Затем надо бороться со взяточничеством и со всякой неправдой. Я чувствовал, что эта вторая ступень плана была гораздо труднее… Тут глубже задевалась самая натура человека… Но есть ли что невозможное для молодых кипучих сил, и в особенности для юных, крылатых мечтаний и надежд?!..
А там, дальше, надо было только стараться, чтобы было меньше «воинственных людей» и меньше, гораздо меньше эгоистов, ни о ком не думающих, кроме себя и своей семьи…
Все это мне казалось так легко, доступно… Стоит только вторгнуться, убеждать, доказывать, бить, рубить направо, налево, словом и делом… и все совершится…
Одним словом, я еще был весь под впечатлением севастопольских порядков. При каждом новом препятствии я устранял его так же воинственно, как слабосильного врага…
Я скакал по-фельдъегерски, везде сыпал рублями на водку. Благо этих рублей был у меня порядочный запас. Но шесть, семь дней безумной скачки почти без отдыха наконец сделали свое дело. Я весь был разбит и остановился на день в Тамбове, выспался богатырем и с новыми силами полетел дальше.
Вспоминая теперь эту отчаянную скачку, я вполне сознаю, что выдержать ее можно было только при страшном нервном возбуждении, которое не покидало меня всю дорогу.
XCVI
Наконец до П. осталось несколько станций. Я бросал ямщикам по золотому. Поил их, поил станционных смотрителей.
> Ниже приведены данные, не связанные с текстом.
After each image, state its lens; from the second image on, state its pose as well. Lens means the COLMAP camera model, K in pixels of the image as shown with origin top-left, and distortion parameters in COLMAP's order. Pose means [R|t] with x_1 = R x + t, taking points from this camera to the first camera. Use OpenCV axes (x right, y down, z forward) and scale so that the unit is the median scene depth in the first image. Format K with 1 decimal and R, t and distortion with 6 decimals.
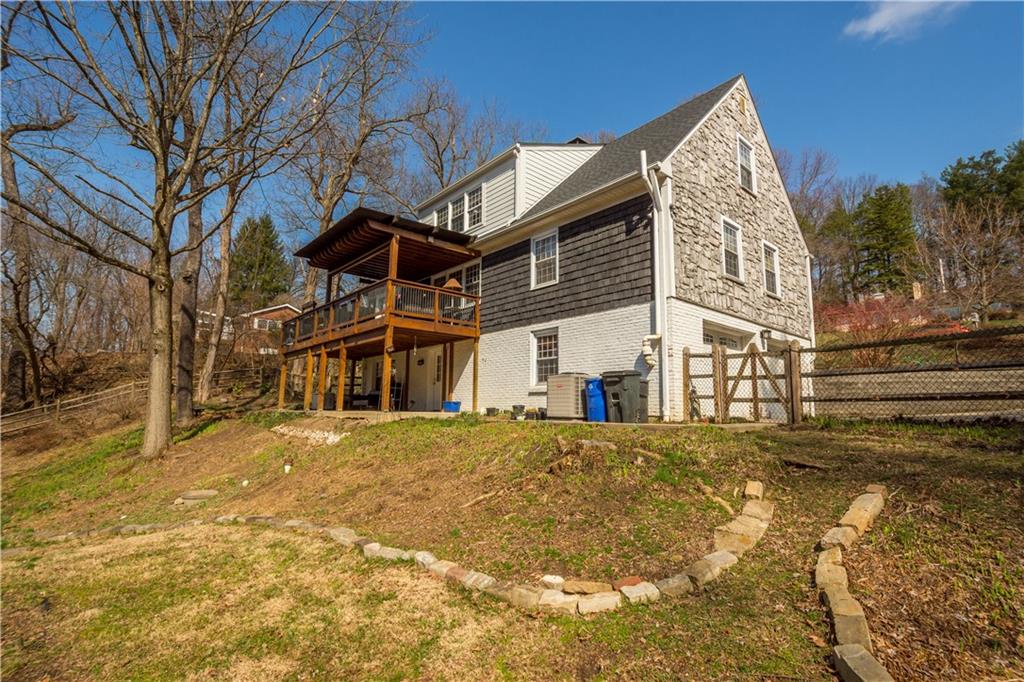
lens RADIAL K [[487.5, 0, 512.0], [0, 487.5, 341.0], [0, 0, 1]] dist [-0.000002, 0.000012]
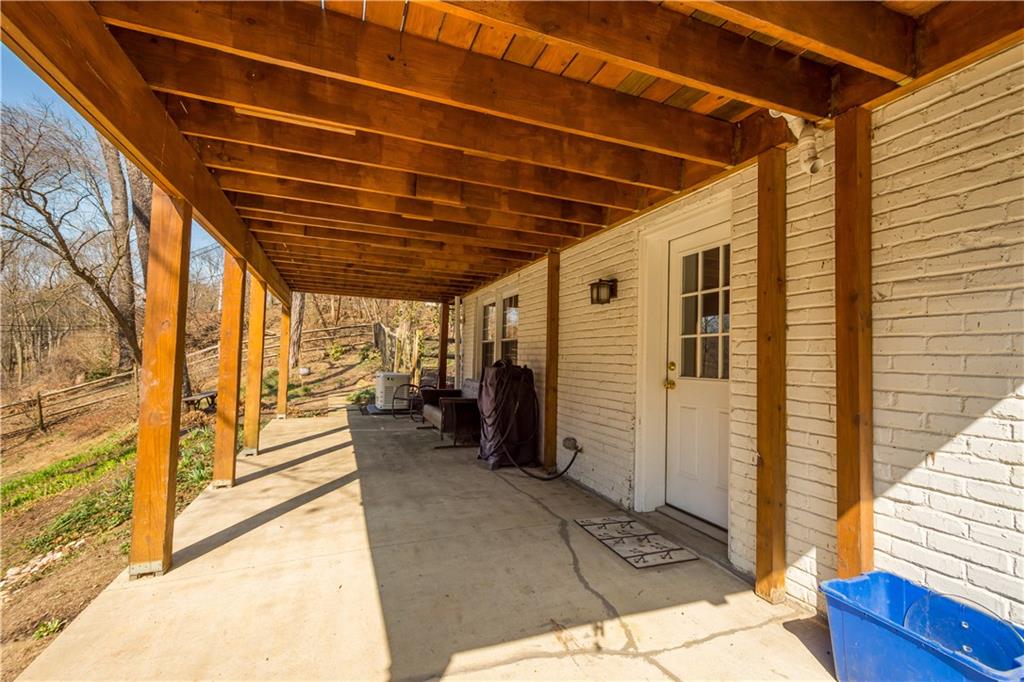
lens RADIAL K [[443.9, 0, 515.5], [0, 443.9, 344.3], [0, 0, 1]] dist [0.004875, -0.000243]
pose [[0.942235, 0.002341, -0.334945, -0.204822], [0.034506, 0.993977, 0.104018, 0.059958], [0.333171, -0.109568, 0.936479, 1.029764]]
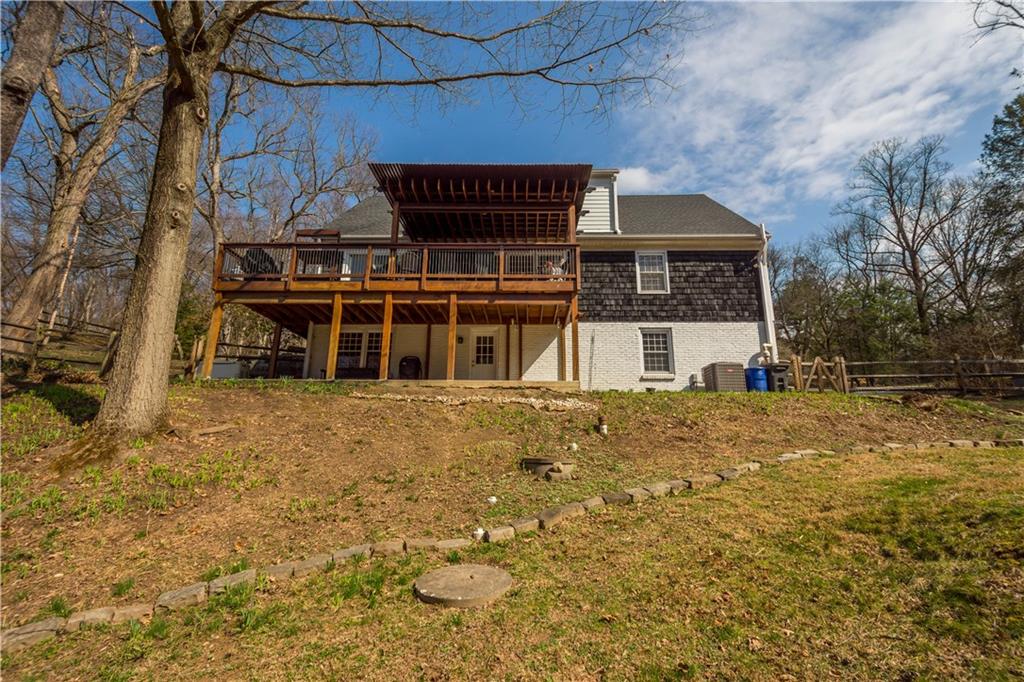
lens RADIAL K [[443.9, 0, 515.5], [0, 443.9, 344.3], [0, 0, 1]] dist [0.004875, -0.000243]
pose [[0.673118, 0.170748, 0.719553, -0.925603], [-0.110859, 0.985284, -0.130100, 0.192568], [-0.731179, 0.007804, 0.682141, 0.488619]]
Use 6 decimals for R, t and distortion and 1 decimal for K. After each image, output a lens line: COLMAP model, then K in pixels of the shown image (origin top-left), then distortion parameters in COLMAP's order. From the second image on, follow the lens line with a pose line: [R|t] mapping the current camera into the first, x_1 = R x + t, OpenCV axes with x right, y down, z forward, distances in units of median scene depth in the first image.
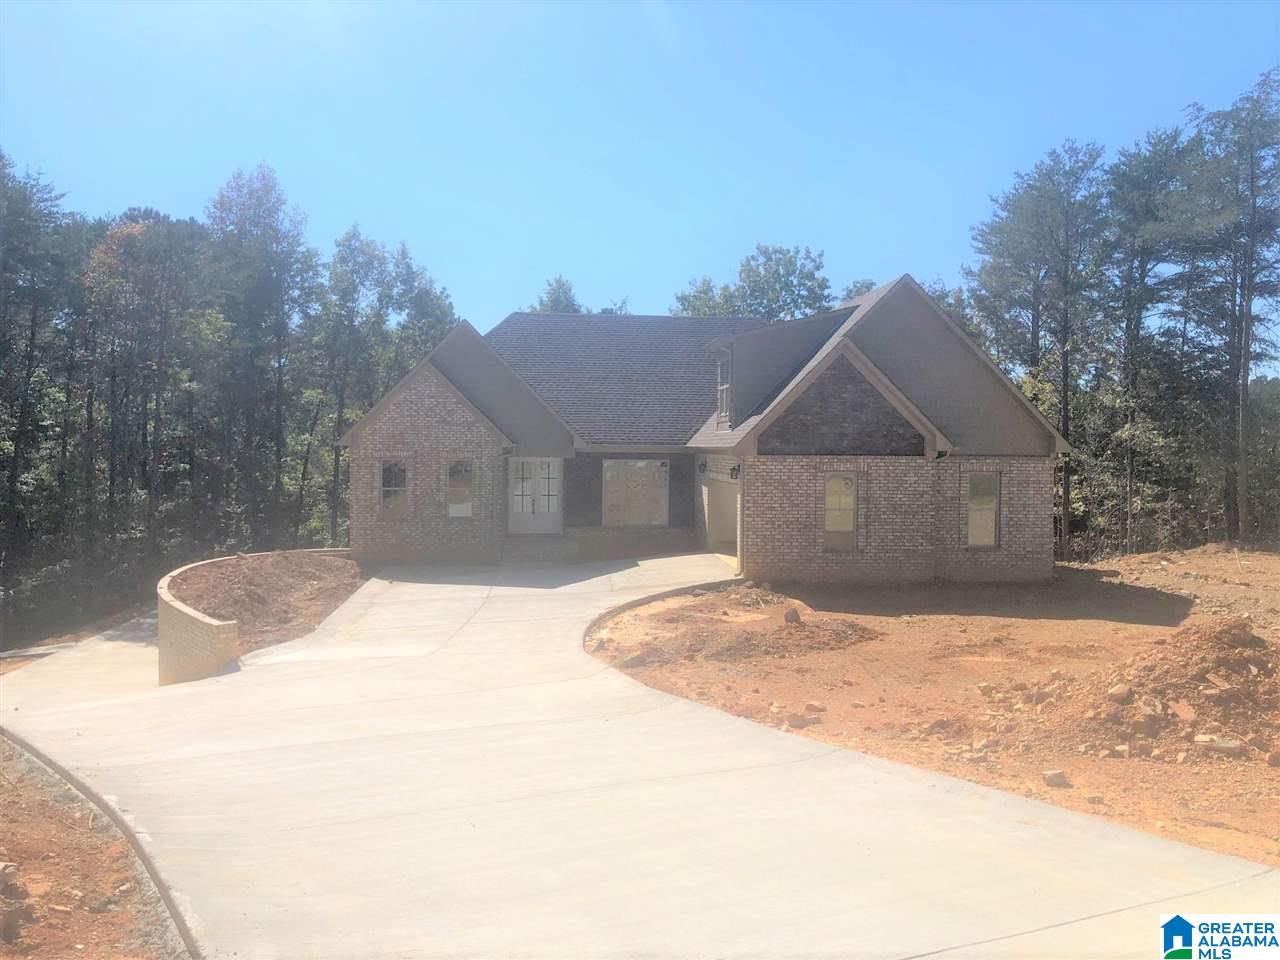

Загнал двух лошадей, сломал телегу, но наконец рано утром, кажется на десятые сутки моей безумной скачки, я въезжал в П. и невольно со страхом и радостью перекрестился на хорошо знакомую мне низенькую церковь Покрова.
Вот наконец Варварская улица. Все как-то постарело, все глядит пустырем, но я жадно смотрю вдаль, туда… к низенькому шоколадному домику. И наконец тройка влетела на двор. Собаки бросились на нас с лаем.
Не помня себя от радости, я звоню, врываюсь… Лена!!!
Ко мне вышла Анна Семеновна, старушка, вся в черном, старушка, давно мне знакомая, которую я знаю с детства и которая у Лазаревских служила чем-то в роде экономки и управительницы.
— Батюшки светы! — всплеснула она руками. — Откуда это?